Yiguang ini terkenal. Banyak dokter pengen masuk Yiguang ini dan ikut Shangguan belajar keterampilan medis.
Waktu pengumuman penerimaan dipasang di Yiguang, Kyoto, banyak banget dokter yang ngantri buat nunggu tes tatap muka.
"Nak, minum teh."
Anak laki-laki obat buru-buru bawa teh dan ngasihnya.
Shangguan, yang nerima teh, menghela napas pelan: "Dokter-dokter ini payah banget, bahkan nggak ada yang tahu akupuntur."
Selama bertahun-tahun, Shangguan udah ngeluarin banyak perhatian buat akupuntur, tapi dia baru mulai.
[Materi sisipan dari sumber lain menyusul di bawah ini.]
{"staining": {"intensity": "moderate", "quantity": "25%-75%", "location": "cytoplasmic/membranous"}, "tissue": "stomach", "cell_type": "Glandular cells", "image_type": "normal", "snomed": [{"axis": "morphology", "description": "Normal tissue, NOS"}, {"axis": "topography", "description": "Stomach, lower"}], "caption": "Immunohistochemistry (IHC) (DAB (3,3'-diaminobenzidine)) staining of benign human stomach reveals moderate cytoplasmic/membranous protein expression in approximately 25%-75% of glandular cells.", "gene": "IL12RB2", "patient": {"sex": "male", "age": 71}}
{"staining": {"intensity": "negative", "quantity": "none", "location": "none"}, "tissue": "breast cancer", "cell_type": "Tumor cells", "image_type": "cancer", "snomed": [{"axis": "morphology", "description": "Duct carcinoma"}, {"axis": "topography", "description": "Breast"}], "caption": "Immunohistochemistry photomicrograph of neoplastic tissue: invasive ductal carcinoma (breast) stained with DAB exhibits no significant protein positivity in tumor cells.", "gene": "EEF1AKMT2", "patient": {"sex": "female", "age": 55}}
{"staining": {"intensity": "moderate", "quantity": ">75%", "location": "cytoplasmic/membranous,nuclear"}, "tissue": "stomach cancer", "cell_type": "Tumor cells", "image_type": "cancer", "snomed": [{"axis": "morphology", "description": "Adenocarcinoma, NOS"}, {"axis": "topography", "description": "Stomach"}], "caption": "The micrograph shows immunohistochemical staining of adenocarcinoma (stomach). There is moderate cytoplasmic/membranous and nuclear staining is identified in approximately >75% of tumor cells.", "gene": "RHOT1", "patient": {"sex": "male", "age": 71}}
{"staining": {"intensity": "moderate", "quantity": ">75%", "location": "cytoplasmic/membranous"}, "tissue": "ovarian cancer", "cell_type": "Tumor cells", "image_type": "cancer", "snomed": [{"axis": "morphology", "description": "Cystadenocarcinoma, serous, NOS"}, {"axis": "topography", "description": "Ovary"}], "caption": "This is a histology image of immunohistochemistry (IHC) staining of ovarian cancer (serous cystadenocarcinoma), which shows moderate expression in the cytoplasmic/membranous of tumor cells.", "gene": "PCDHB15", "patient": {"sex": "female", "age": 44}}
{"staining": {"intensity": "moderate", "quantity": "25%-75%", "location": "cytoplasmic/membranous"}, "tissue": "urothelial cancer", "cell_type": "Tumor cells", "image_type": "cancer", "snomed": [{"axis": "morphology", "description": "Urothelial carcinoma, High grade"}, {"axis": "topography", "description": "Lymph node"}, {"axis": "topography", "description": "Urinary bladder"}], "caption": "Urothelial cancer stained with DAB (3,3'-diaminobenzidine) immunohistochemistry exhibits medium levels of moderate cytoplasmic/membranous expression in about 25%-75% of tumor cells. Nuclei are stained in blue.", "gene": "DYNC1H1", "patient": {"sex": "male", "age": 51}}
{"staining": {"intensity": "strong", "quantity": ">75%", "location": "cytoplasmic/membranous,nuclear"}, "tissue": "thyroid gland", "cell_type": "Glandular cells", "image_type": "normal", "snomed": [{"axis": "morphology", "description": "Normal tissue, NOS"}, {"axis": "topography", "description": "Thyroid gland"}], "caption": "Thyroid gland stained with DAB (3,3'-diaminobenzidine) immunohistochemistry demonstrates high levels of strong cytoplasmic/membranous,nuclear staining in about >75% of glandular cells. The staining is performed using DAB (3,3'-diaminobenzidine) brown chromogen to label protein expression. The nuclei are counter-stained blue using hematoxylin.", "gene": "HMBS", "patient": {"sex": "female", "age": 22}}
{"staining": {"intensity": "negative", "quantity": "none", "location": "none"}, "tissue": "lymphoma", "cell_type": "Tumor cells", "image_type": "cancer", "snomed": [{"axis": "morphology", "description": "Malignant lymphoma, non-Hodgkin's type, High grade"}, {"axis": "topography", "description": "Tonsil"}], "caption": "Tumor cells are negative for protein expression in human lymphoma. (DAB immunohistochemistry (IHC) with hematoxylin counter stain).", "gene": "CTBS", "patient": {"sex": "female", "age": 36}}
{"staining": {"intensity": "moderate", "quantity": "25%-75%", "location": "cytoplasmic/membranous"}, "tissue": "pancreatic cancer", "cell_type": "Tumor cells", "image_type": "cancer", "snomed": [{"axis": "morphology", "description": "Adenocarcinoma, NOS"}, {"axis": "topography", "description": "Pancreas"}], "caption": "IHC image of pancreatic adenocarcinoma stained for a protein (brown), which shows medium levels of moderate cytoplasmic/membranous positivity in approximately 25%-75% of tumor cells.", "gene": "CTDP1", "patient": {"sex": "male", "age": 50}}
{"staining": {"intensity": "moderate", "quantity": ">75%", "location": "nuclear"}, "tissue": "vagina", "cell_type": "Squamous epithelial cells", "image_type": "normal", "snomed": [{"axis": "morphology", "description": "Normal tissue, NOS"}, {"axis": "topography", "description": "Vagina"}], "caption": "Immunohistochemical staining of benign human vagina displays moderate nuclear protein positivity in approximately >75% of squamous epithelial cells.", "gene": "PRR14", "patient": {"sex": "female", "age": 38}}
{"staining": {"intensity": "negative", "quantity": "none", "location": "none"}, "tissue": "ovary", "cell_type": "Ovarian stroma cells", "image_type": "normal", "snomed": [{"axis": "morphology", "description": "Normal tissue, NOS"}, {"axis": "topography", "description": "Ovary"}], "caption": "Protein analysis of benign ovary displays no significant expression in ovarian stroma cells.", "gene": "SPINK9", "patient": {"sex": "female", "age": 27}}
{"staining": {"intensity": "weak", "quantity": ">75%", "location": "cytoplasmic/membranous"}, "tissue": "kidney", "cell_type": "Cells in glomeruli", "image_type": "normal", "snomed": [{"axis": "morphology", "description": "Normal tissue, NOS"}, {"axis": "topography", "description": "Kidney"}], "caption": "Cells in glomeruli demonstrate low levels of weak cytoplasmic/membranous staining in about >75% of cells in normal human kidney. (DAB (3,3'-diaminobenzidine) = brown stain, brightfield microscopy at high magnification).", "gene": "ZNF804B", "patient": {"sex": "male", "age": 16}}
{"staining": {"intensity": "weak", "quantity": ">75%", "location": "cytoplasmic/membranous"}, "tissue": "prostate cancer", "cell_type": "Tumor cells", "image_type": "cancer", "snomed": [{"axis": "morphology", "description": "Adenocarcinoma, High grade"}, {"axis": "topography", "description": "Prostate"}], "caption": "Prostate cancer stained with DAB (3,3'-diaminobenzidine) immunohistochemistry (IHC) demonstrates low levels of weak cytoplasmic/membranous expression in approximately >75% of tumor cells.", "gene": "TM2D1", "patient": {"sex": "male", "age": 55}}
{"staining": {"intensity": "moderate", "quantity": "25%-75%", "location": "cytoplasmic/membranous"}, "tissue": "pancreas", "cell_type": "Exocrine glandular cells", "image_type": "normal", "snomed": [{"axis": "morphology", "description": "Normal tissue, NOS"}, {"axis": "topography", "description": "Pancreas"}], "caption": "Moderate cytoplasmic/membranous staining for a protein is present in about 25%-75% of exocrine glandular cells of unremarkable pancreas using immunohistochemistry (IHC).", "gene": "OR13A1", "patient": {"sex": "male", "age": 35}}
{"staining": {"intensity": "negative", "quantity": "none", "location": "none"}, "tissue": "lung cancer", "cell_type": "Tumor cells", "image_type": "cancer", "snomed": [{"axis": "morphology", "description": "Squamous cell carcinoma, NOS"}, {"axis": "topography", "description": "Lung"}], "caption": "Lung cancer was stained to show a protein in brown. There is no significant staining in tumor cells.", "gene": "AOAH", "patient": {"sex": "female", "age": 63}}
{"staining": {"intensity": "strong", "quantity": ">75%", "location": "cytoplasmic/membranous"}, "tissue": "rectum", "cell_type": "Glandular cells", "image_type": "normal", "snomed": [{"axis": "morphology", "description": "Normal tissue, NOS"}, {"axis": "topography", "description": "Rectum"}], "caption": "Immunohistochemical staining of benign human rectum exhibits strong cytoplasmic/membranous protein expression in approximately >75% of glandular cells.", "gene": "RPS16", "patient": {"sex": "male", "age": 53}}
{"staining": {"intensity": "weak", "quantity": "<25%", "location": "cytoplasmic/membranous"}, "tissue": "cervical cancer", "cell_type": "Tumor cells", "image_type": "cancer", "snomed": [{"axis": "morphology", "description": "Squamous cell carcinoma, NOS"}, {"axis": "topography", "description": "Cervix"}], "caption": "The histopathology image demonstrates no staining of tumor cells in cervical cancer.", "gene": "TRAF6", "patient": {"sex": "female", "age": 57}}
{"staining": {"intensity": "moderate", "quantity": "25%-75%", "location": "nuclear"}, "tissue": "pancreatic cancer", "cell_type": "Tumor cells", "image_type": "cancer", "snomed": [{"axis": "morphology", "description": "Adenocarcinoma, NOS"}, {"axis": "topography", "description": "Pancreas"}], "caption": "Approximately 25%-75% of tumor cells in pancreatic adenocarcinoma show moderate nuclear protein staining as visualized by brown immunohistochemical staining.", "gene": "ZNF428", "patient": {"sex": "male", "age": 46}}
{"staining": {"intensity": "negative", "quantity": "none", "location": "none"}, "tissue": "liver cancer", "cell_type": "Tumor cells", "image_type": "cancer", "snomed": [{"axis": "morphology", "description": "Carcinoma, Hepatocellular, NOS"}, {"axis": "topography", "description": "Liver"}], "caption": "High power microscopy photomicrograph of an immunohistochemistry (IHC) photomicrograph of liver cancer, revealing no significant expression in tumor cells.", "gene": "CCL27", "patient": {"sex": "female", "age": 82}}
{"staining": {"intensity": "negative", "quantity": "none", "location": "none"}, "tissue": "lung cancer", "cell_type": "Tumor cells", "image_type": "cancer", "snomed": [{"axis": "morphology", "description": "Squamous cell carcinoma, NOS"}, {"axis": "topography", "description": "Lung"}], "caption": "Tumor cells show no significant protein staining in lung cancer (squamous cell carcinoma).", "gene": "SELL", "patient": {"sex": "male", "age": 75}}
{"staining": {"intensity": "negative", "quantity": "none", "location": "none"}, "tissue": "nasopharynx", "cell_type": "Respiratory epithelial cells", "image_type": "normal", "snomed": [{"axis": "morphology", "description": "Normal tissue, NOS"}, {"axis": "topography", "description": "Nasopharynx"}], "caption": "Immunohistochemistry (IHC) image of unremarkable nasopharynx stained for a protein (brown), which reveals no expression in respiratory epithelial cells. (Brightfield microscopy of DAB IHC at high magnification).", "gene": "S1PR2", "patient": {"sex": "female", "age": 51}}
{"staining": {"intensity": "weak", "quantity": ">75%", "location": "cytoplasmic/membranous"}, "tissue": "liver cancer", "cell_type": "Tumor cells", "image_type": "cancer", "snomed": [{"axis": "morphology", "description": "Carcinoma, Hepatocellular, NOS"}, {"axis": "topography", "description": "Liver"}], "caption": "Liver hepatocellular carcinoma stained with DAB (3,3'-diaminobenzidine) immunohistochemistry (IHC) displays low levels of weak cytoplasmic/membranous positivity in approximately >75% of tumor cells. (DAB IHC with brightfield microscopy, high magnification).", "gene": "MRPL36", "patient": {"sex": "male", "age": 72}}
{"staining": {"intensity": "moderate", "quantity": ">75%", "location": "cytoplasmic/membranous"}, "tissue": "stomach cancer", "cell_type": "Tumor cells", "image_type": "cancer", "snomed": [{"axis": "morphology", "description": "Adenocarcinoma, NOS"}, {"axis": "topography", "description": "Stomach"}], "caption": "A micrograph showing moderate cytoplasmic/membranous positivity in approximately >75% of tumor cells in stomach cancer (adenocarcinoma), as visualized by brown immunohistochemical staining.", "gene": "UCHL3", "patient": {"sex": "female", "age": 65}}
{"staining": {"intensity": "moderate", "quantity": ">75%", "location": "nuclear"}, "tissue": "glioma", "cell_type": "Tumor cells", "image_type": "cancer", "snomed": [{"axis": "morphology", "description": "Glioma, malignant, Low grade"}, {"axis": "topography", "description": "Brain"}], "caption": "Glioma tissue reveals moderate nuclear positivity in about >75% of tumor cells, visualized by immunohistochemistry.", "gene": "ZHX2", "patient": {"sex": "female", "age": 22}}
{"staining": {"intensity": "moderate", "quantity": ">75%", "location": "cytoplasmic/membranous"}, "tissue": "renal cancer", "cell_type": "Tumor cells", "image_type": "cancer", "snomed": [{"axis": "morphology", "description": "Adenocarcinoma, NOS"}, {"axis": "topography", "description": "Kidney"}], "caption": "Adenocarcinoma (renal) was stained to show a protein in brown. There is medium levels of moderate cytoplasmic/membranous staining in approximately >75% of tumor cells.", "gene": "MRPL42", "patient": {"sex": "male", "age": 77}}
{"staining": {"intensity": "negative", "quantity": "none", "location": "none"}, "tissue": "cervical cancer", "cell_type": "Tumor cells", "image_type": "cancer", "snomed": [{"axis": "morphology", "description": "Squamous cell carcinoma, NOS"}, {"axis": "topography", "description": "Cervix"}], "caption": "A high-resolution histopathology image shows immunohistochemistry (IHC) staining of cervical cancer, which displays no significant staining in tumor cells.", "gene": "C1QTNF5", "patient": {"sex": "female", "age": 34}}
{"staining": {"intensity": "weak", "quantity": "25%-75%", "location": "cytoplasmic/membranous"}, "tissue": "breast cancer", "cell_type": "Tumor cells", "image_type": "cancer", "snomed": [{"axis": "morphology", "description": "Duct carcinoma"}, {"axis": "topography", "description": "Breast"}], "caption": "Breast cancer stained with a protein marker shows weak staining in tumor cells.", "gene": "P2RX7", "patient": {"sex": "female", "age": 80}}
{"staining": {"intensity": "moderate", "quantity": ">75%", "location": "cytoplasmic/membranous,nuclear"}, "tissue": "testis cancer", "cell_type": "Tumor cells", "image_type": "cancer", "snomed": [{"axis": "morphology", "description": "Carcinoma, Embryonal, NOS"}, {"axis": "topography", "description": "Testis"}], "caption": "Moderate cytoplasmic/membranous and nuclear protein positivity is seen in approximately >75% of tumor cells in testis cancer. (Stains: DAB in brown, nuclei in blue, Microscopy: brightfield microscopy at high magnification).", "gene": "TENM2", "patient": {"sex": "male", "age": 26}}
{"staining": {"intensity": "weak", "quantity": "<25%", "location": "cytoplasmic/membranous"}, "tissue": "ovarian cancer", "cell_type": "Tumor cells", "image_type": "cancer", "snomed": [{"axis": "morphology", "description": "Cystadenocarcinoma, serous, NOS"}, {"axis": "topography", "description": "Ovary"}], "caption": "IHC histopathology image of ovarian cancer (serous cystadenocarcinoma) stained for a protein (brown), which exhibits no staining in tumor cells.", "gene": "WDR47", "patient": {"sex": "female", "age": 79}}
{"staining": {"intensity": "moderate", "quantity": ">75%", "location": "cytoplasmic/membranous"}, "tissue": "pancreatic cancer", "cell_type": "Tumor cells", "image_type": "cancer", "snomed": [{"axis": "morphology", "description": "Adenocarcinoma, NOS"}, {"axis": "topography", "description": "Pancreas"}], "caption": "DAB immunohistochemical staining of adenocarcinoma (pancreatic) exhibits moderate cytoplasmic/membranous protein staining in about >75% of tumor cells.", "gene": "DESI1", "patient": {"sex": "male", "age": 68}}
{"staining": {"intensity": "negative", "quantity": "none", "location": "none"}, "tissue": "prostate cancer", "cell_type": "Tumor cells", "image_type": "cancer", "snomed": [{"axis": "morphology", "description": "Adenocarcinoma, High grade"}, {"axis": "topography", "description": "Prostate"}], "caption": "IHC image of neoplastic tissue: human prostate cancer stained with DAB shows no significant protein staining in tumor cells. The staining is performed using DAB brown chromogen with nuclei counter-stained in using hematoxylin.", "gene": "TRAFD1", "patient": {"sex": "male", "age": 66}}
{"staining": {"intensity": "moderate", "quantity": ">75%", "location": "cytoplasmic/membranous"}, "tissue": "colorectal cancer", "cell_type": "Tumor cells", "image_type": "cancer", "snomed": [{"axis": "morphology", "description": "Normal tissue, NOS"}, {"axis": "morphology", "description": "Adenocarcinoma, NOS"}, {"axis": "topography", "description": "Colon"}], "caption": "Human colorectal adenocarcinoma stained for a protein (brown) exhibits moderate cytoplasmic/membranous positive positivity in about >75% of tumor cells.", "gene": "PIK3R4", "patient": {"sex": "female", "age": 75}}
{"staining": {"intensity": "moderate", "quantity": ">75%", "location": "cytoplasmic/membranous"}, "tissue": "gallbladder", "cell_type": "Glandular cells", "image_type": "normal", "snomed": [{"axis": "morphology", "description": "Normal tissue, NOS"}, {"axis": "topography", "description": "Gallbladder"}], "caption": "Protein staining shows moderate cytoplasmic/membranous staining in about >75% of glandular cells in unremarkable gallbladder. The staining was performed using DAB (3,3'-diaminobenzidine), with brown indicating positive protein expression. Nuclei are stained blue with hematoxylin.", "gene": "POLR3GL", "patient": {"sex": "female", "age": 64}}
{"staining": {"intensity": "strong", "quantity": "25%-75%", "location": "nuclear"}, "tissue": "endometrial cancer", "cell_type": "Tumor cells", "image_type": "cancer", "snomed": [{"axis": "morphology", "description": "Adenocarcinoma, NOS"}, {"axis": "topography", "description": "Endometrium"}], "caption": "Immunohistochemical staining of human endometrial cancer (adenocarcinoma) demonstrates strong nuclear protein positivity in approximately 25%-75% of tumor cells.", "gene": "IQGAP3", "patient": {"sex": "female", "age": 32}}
Nggak peduli seberapa keras dia belajar atau spesialisasi dalam penelitian, nggak ada terobosan.
Anak laki-laki obat bingung: "Nak, gimana lo tahu akupuntur bisa nyelamatin Saudari Luo Qing? Saudari Luo Qing udah koma selama bertahun-tahun, dan dokter-dokter nggak bisa berbuat apa-apa. Apa Saudari Luo Qing beneran punya kesempatan buat Allen Su?"
Dengan kata-kata ini, pikiran Shangguan Jun langsung berubah: "Gue udah lihat keajaiban akupuntur."